At the Viva Technology conference in Paris, Prime Minister Justin Trudeau announced his government will be launching a digital charter in order to combat hate speech and online disinformation.
Leaders in tech and senior executives attended the conference to talk about the evolving space. Trudeau said his government plans to create a framework that will make citizens feel more comfortable with social media sites and have more faith in them.
“We look forward to working alongside internet companies, but indeed, if they do not choose to act, we will be forced to continue to act in ways that protect Canadians and we will have more to say about the kinds of tools we will be using in the coming weeks and months,” Trudeau said. “Canadians expect us to keep them safe, whether it’s in real life or online, and we will do just that.”
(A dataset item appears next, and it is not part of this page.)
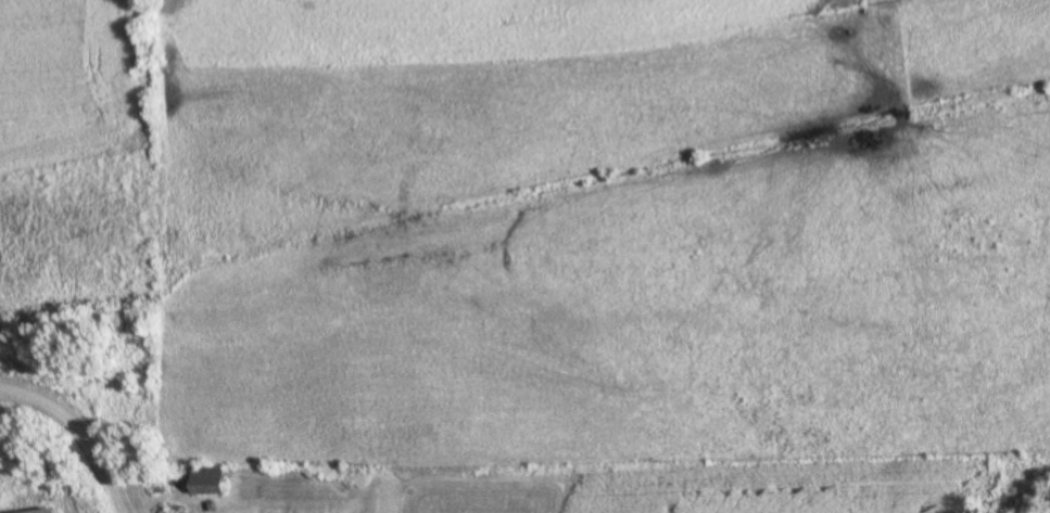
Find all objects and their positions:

Innovation, Science, and Economic Development Minister Navdeep Bains is expected to give more details by the end of May about the new policy.
News of combating hate speech and online disinformation comes after a gunman killed 51 people praying in a Mosque while Facebook livestreaming it. The horrific hate crime happened in Christchurch, New Zealand.
Various countries signed on to the “Christchurch Call,” including social media giants like Amazon, Google, Facebook, Microsoft and Twitter. The companies outlined a nine-point plan to help fight hate and extremism online.
Missing from the meeting, though, was the U.S.